RSA encoded string is


"2cLZG>>['u)FAg]=`aFS]ann_98,\x7f}T(*,4r_X0~"

In [110]:
msg_decode = rsa_encode(msg_rsa, d, n)
print('Decrypted message')
print(msg_decode)
convert_numbers_to_strings(msg_decode)

Decrypted message
[8404957845, 7597868130, 8846887309, 9434293021, 7365416113, 7574504983, 8707796306, 2089659]


'Hello, I have to say something secret!!'

## Summary of RSA

Note that RSA depends on finding two large prime numbers $p, q$ wherein $n = pq$. 
We then generate the key by choosing a number $e$ relatively prime with $n$ and $\varphi(n) = (p-1)(q-1)$.
Using extended Euclid's algorithm yields us the decryption key $d$. 

We reveal $(e, n)$ to the world and keep $(d, n)$ as a secret.

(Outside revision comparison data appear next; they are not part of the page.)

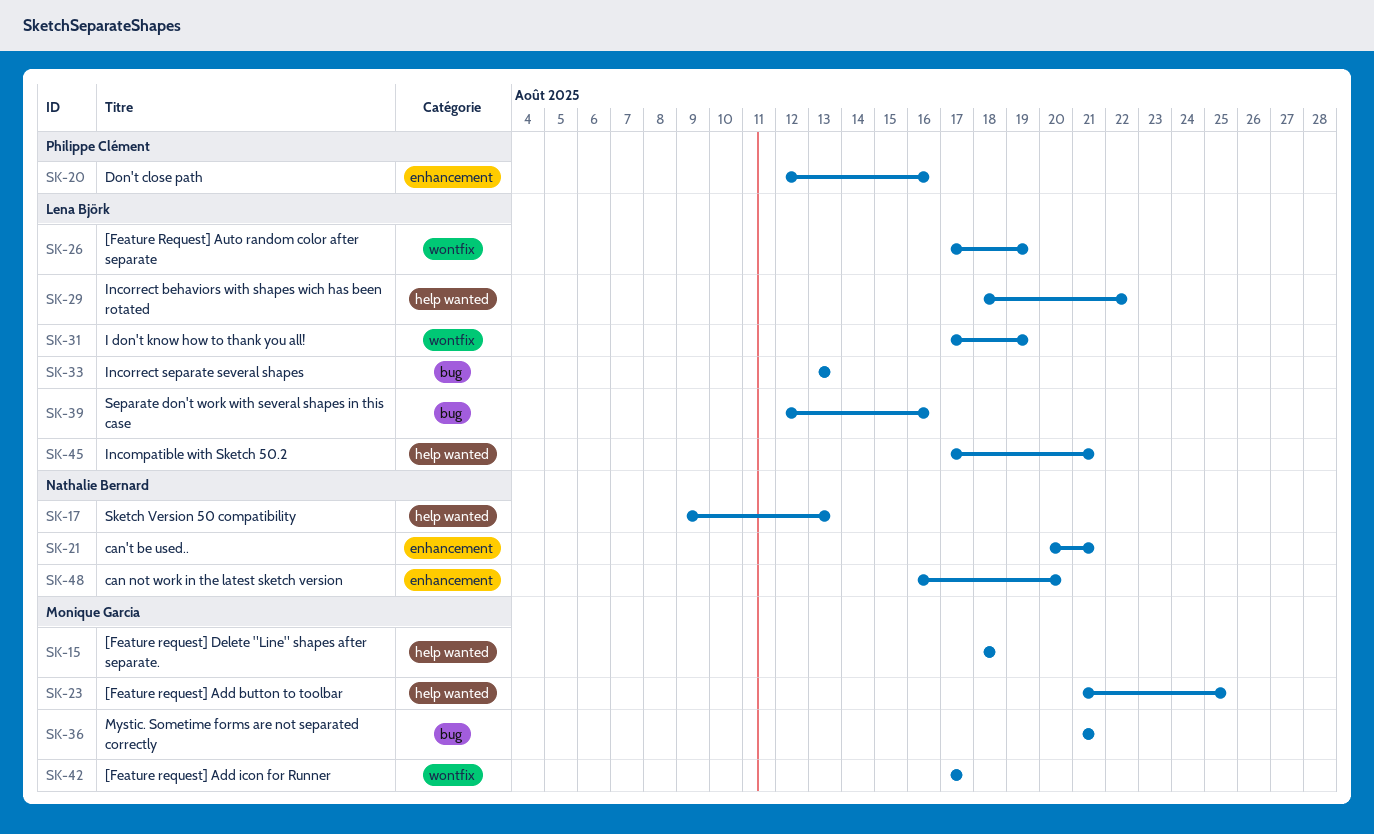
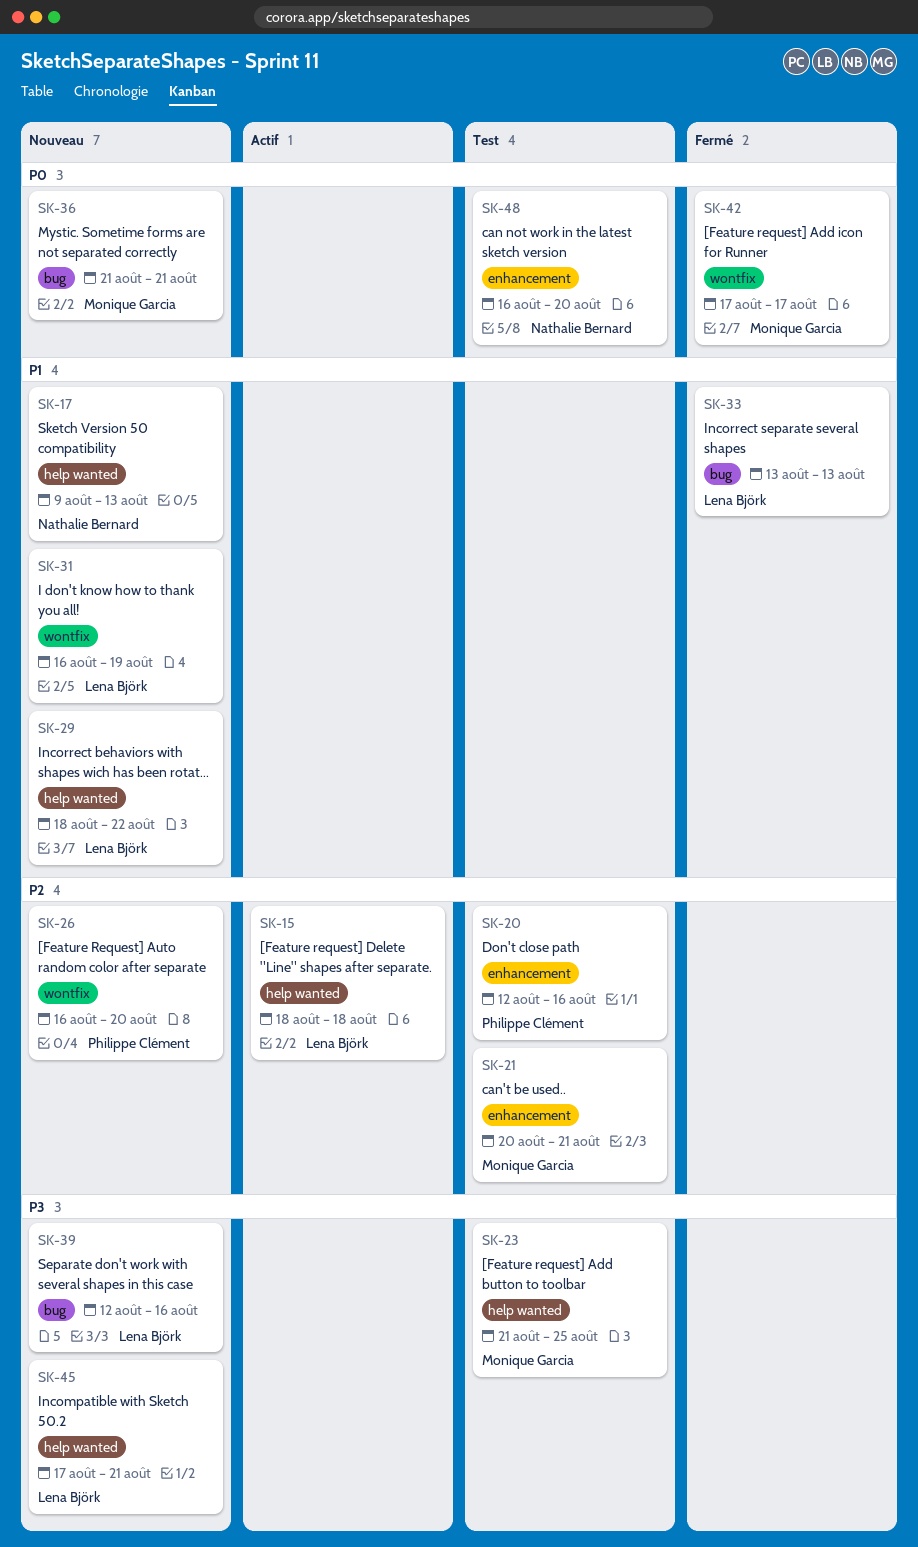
SK-15, owner: Monique Garcia -> Lena Björk
SK-21, owner: Nathalie Bernard -> Monique Garcia
SK-26, owner: Lena Björk -> Philippe Clément
SK-26, start: Aug 17 -> Aug 16
SK-26, due: Aug 19 -> Aug 20
SK-31, start: Aug 17 -> Aug 16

We get that a message encrypted with the public key is decrypted with the private key.

## Security of RSA

The security of a public-key cryptosystem depends on the hardness of finding the secret key just knowing private key. How does RSA fare in this respect?

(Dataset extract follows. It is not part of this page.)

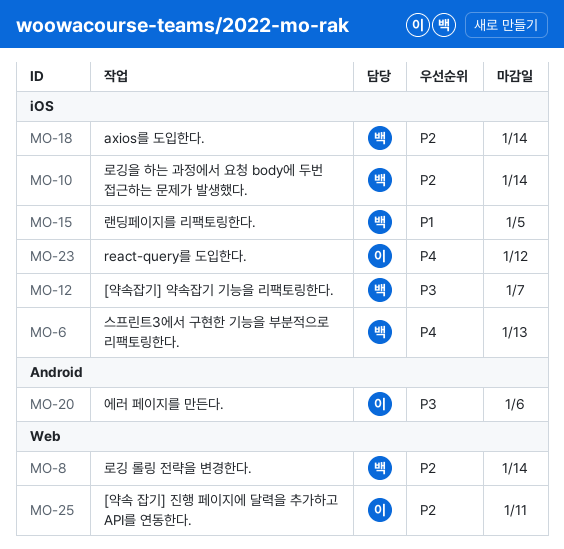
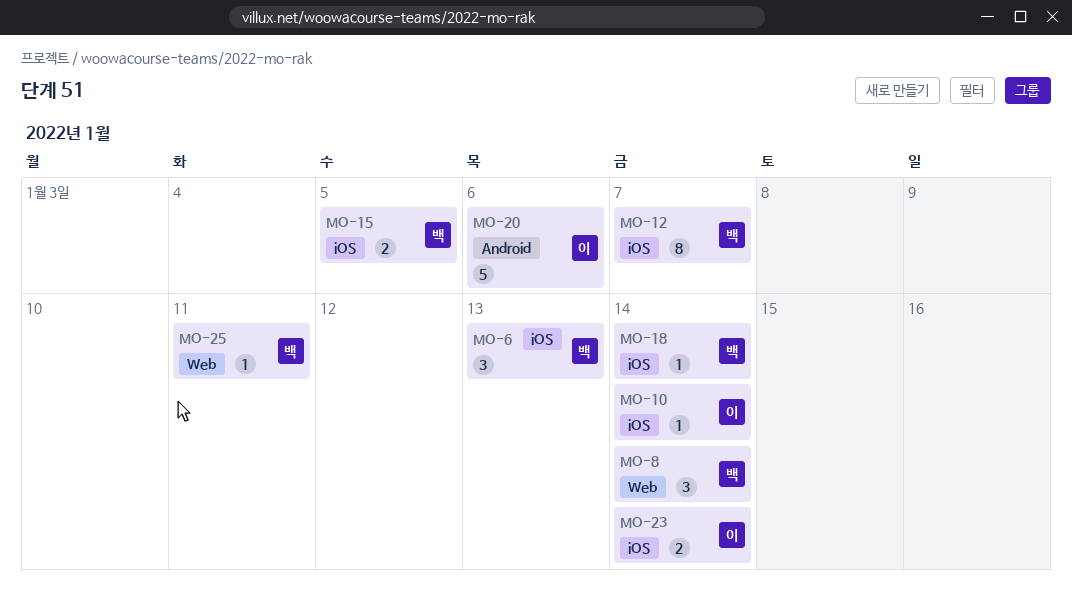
MO-10, owner: 백 -> 이
MO-23, due: Jan 12 -> Jan 14
MO-25, owner: 이 -> 백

Suppose we known $(e, n)$, can we guess the private key $(d, n)$? As it turns out, this is equivalent to finding the factors $p,q $ of  $n$.
  - If we know $p, q$, we can always run through the same process with $e$, the Euclidean GCD algorithm to find $d$.
  - If we knew $d$ then, we know that $e \times d = 1 + v \varphi(n)$. Therefore, knowing $e, d$, we can find $\varphi(n) = (p-1)(q-1)$. Knowing $n, \varphi(n)$, we can find $p, q$.
  
  
 
 
<div class="alert alert-block alert-warning">
 
 Therefore, breaking RSA security is computationally equivalent to factoring a number $n$ that is known to be the product of two prime numbers. Such numbers are called <i> semi-prime numbers</i>.  We do not know if there is an efficient algorithm to factor semi-prime numbers. Here efficient means an algorithm that runs in time polynomial in the number of bits of $n$
</div>

Does this mean that no such algorithm exists? This remains an open question in computer science. We know that factoring numbers is a hard problem and 50 years of efforts have not yielded algorithms that are practical on current computers. However, note that there are known efficient algorithms for factoring numbers on a _quantum computer_. In fact, this is the topic we will explore next.

## Finding Prime Numbers

We will briefly talk about how to find large prime numbers. This involves generating numbers starting from a randomly chosen odd number and testing if the generated numbers are prime. The most practical algorithm for primality testing is called the _Rabin-Miller Primality Test_ It runs very fast but has a small probability of accepting a number as prime when it is actually not a prime. This probability can be made as small as one wishes by repeating the test. The _Aggarwal-Khayal-Saxena_ (AKS) test is a deterministic test that is theoretically efficient and does not rely on randomness. But to our knowledge it is not used in practical implementations of RSA.